WHAT IS NEEDED —
In the patent excerpt below, what happens at Step S202 of the data transmission method?

FIG. 10 is a sample graph 1 of OFDMA transmission via a frame format “1-b” according to an embodiment of the present disclosure;

FIG. 11 is a sample graph 2 of OFDMA transmission via a frame format “1-b” according to an embodiment of the present disclosure;

FIG. 12 is a sample graph 3 of OFDMA transmission via a frame format “1-b” according to an embodiment of the present disclosure;

FIG. 13 is a sample graph 4 of OFDMA transmission via a frame format “1-b” according to an embodiment of the present disclosure;

FIG. 14 is a sample graph 5 of OFDMA transmission via a frame format “1-b” according to an embodiment of the present disclosure; and

FIG. 15 is a sample graph of OFDMA transmission via a frame format “2-a” according to an embodiment of the present disclosure.

DETAILED DESCRIPTION OF THE EMBODIMENTS

The present disclosure will be described in detail below with reference to the drawings and the embodiments. It is important to note that the embodiments in the present application and the characteristics in the embodiments may be combined without conflicts.
A data transmission method is provided in the present embodiment. FIG. 2 is a flowchart of a data transmission method 1 according to an embodiment of the present disclosure. As shown in FIG. 2, the flow includes the following steps.
At Step S202, a data transmission opportunity is obtained.
At Step S204, a radio frame is sent to at least one secondary node, and a signalling field of the radio frame contains indication information used for indicating that the radio frame is transmitted via an OFDMA transmission mode. It is important to note that the indication information may be contained in the signalling field of the radio frame by using multiple modes. For example, when the signalling field of the radio frame is not expanded or replicated, the indication information may be carried in the non-expanded or non-replicated signalling field of the radio frame. For another example, when the signalling field of the radio frame is expanded, the indication information may be carried in the expanded signalling field. For another example, when the signalling field of the radio frame is replicated, the indication information may also be carried in the duplicate signalling field obtained by replication.

GIVEN ENTRIES —
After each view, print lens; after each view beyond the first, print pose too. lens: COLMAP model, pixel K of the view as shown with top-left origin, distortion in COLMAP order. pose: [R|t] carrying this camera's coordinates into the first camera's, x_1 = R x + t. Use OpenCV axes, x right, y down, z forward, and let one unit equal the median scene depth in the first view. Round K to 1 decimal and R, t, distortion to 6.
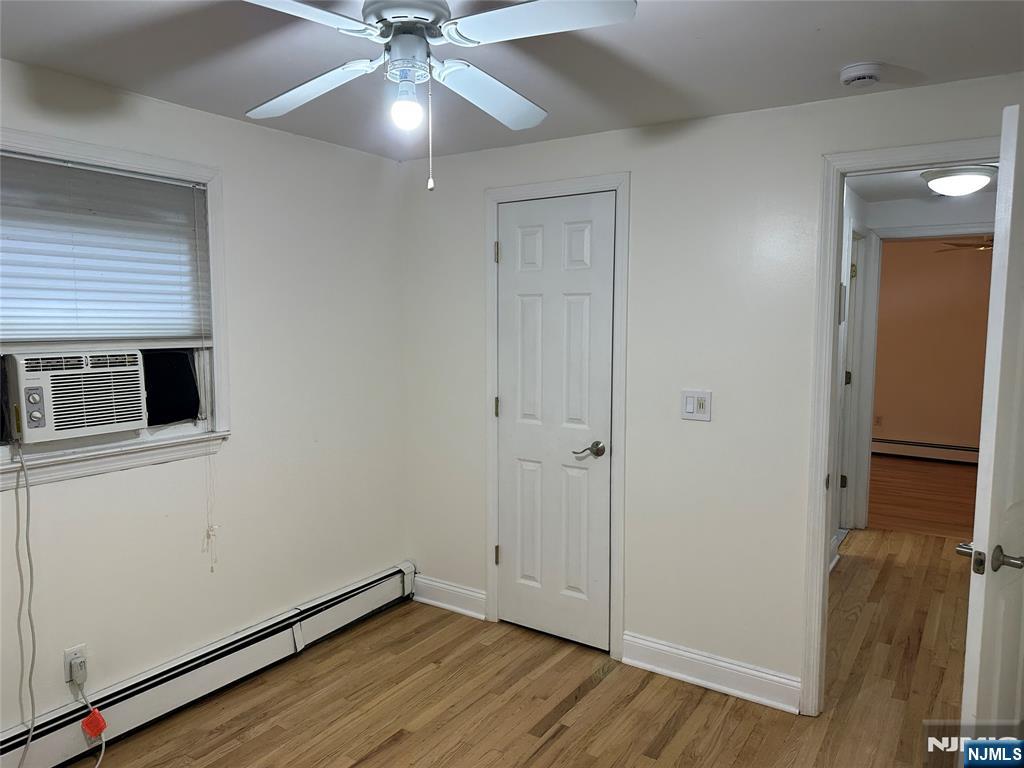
lens RADIAL K [[714.1, 0, 512.3], [0, 714.1, 387.4], [0, 0, 1]] dist [0.003389, 0.000704]
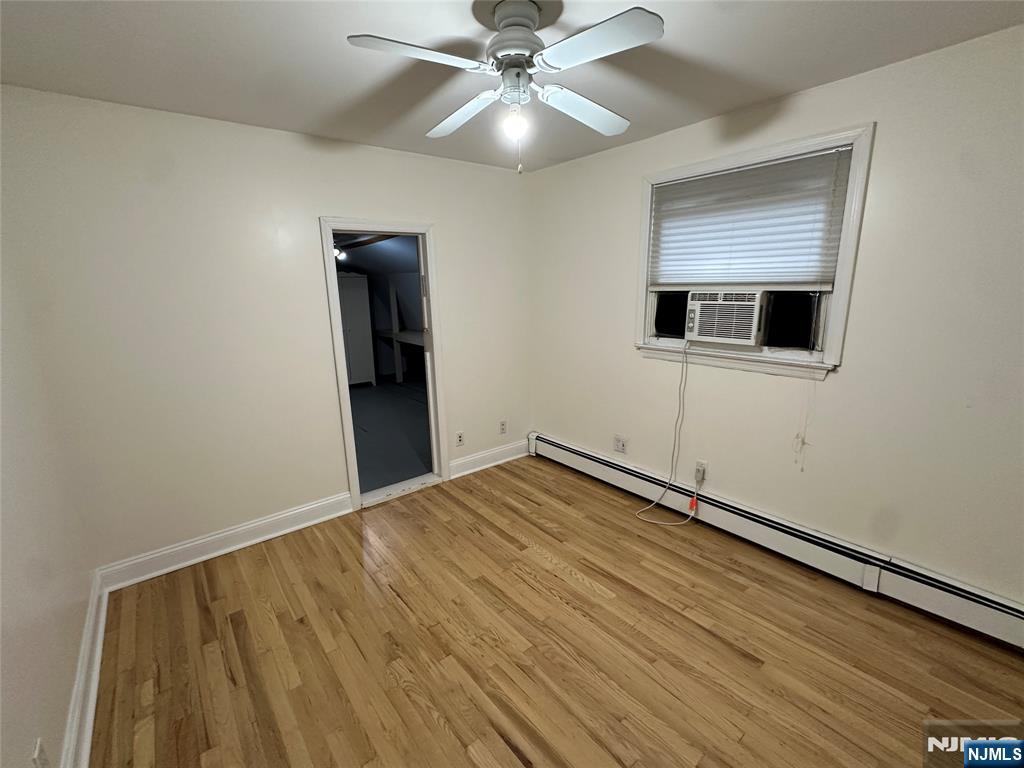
lens RADIAL K [[460.9, 0, 511.5], [0, 460.9, 384.6], [0, 0, 1]] dist [-0.003784, 0.000670]
pose [[-0.309817, 0.211921, -0.926878, 0.511161], [-0.072434, 0.966750, 0.245249, -0.059241], [0.948033, 0.143120, -0.284165, 0.789928]]
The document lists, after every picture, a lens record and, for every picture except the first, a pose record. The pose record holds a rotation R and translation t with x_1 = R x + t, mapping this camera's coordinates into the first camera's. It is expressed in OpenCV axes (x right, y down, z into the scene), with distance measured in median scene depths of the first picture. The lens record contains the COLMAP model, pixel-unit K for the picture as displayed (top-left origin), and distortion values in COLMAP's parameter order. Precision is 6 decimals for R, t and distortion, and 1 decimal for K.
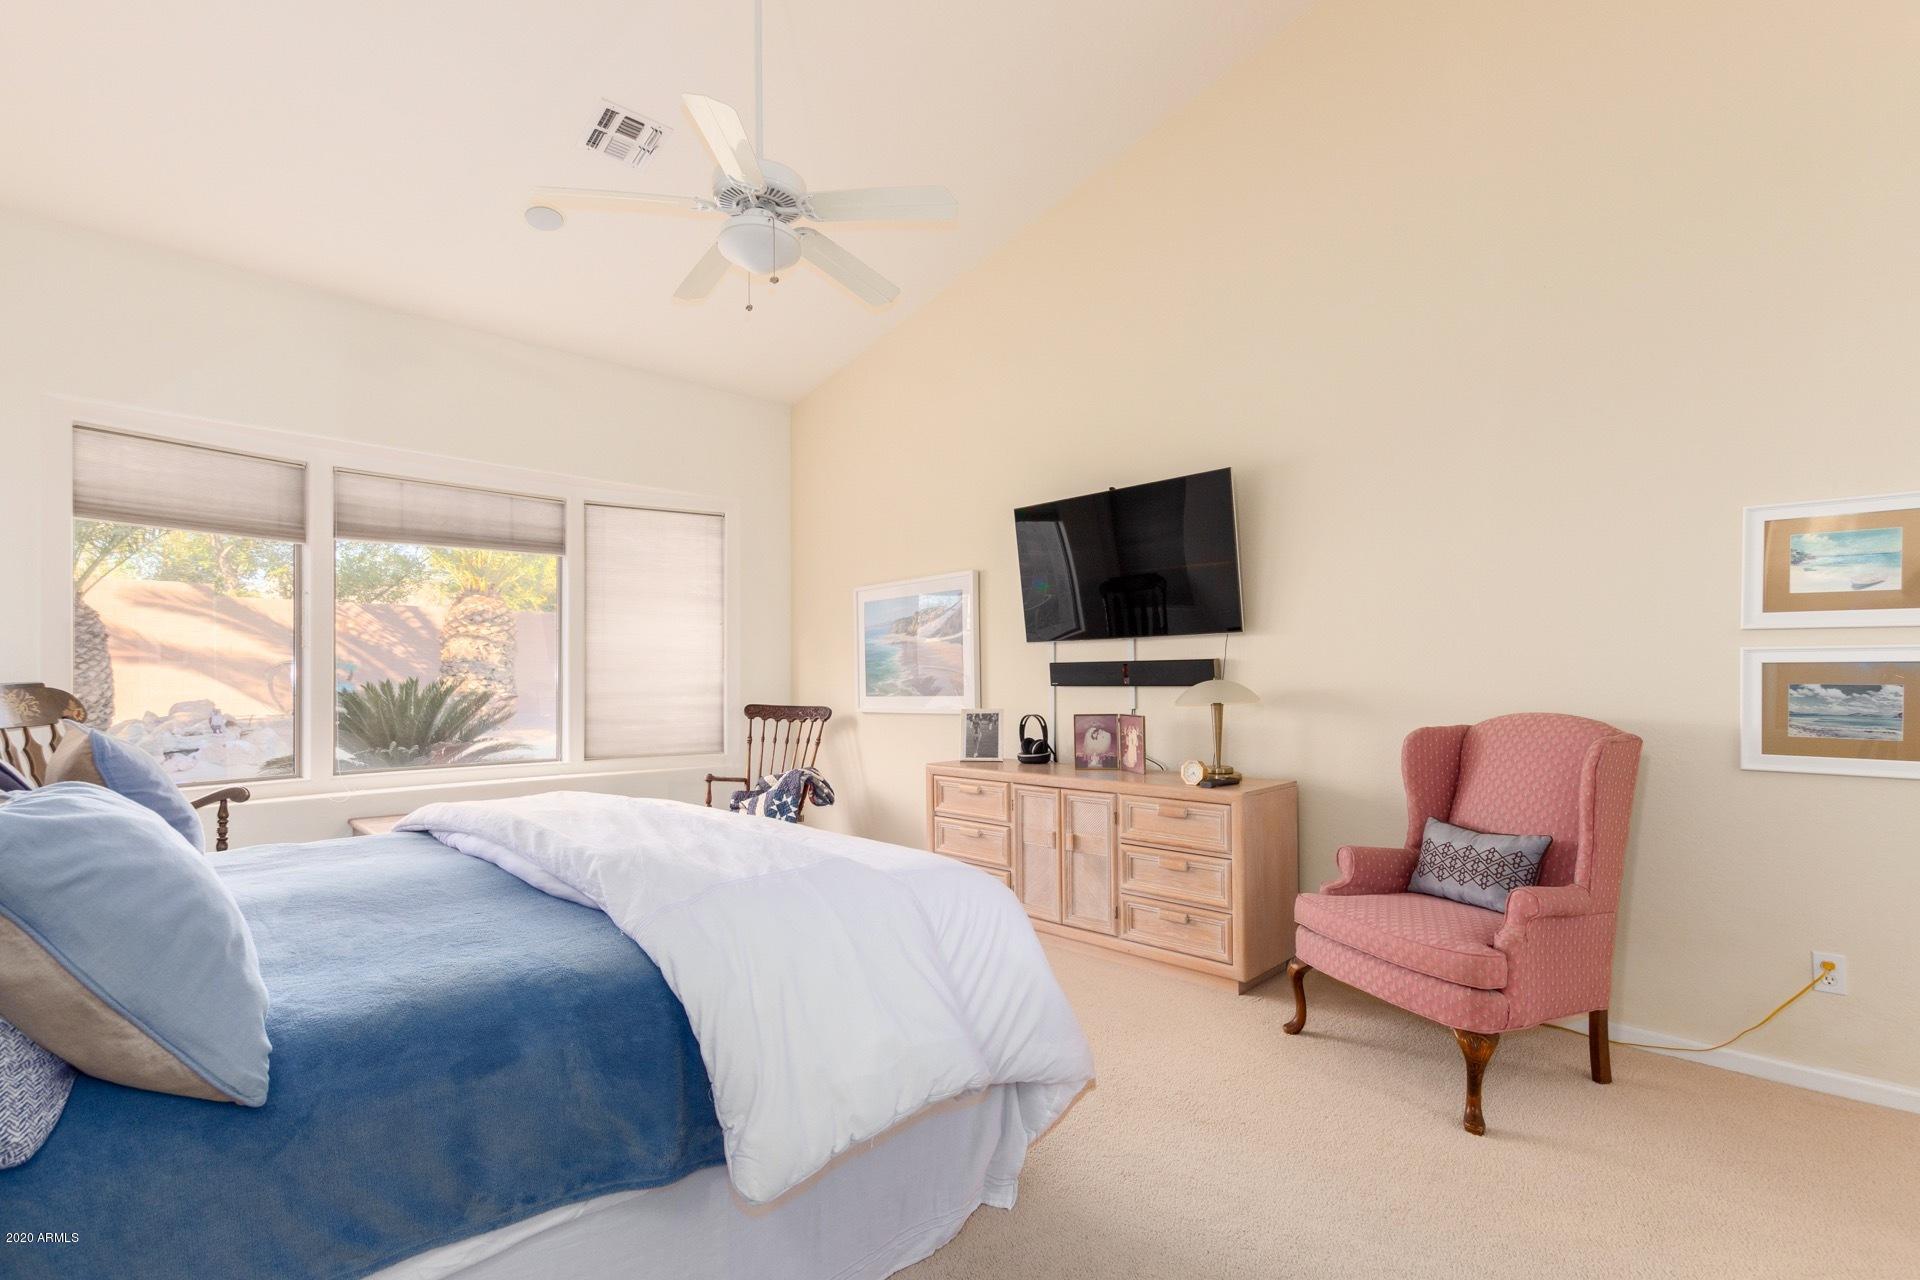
lens RADIAL K [[881.1, 0, 968.9], [0, 881.1, 696.9], [0, 0, 1]] dist [0.002937, 0.000158]
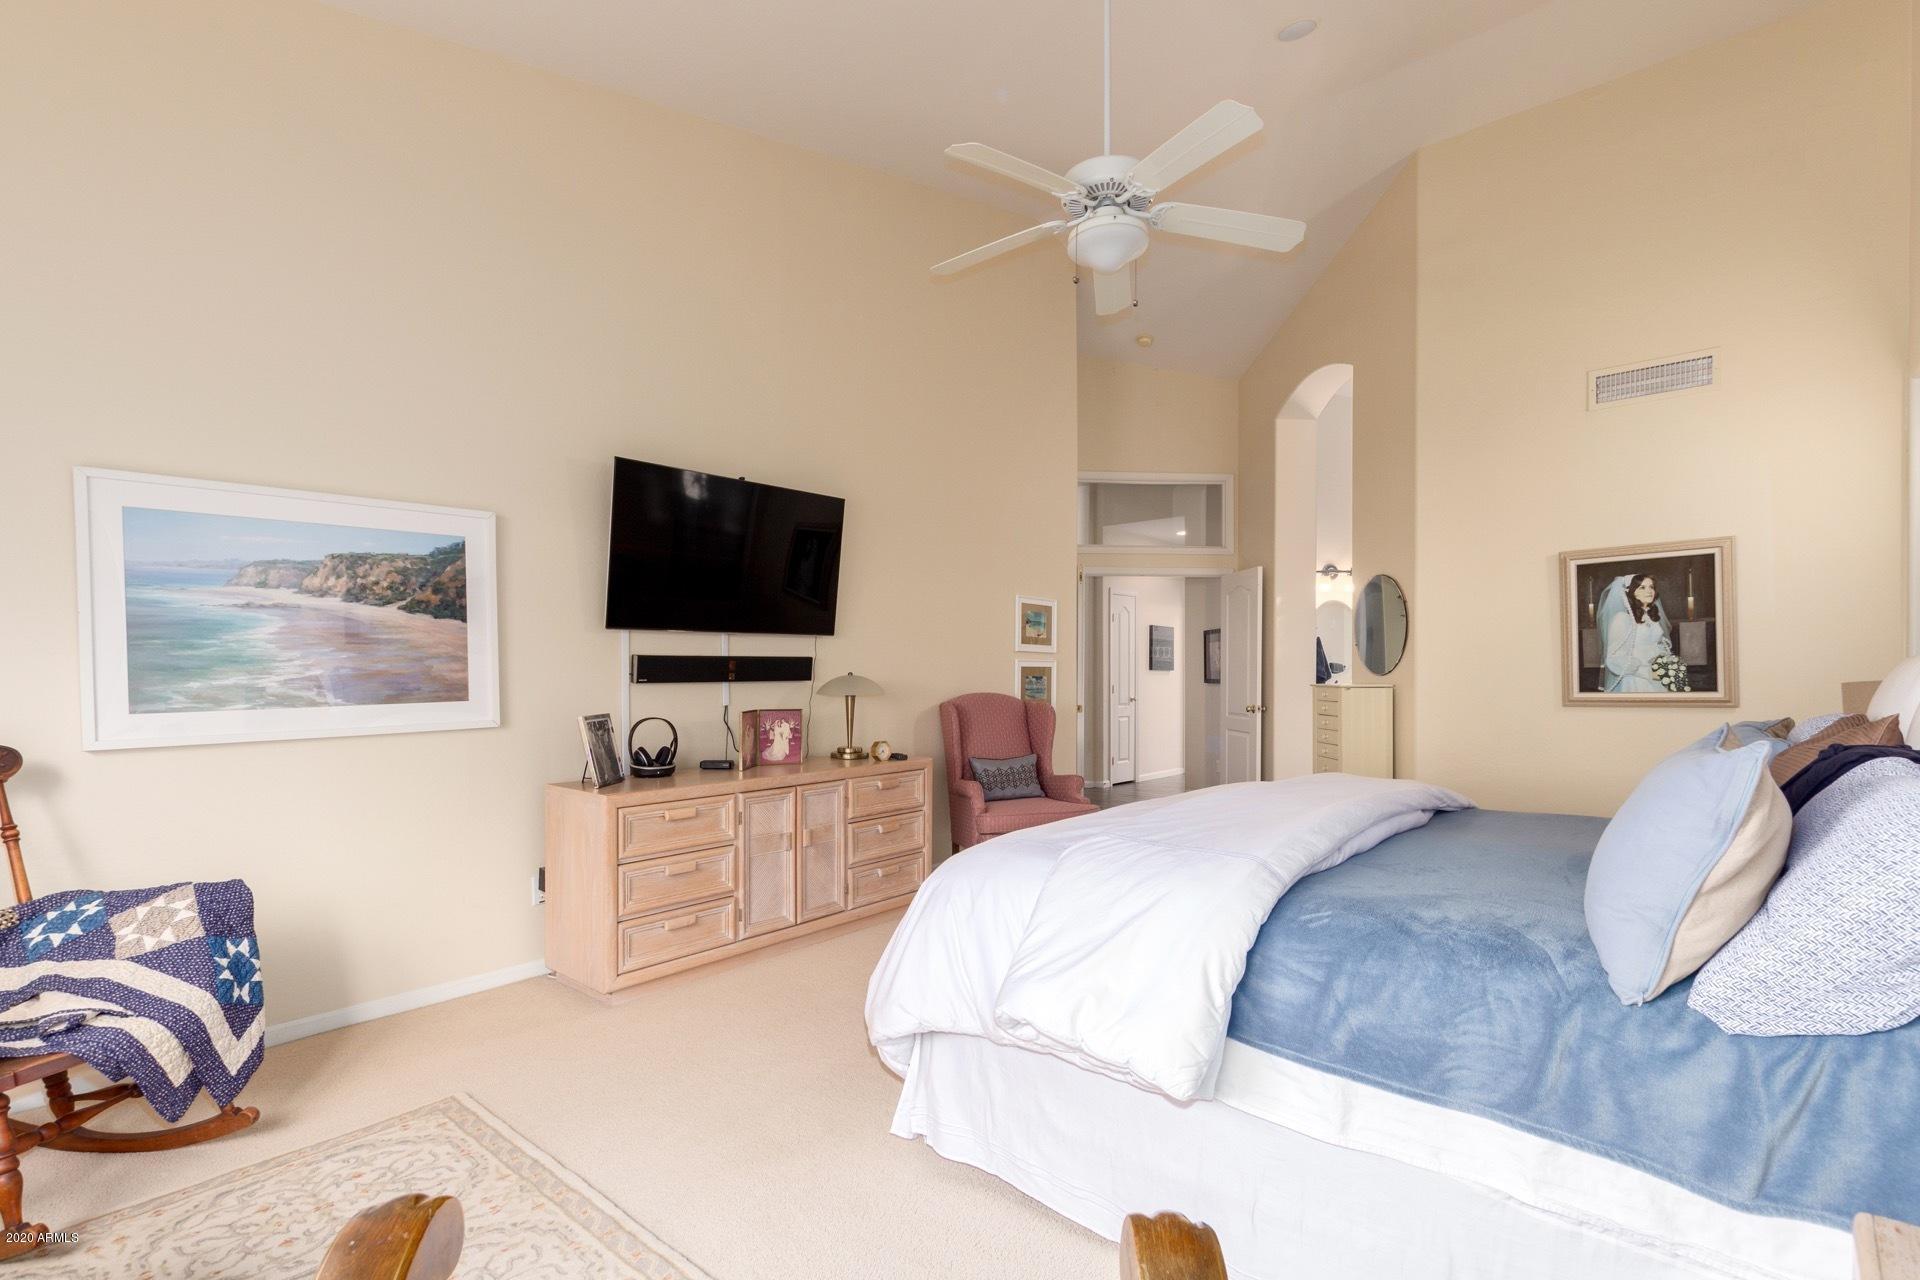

EXPECTED ANSWER —
A data transmission opportunity is obtained.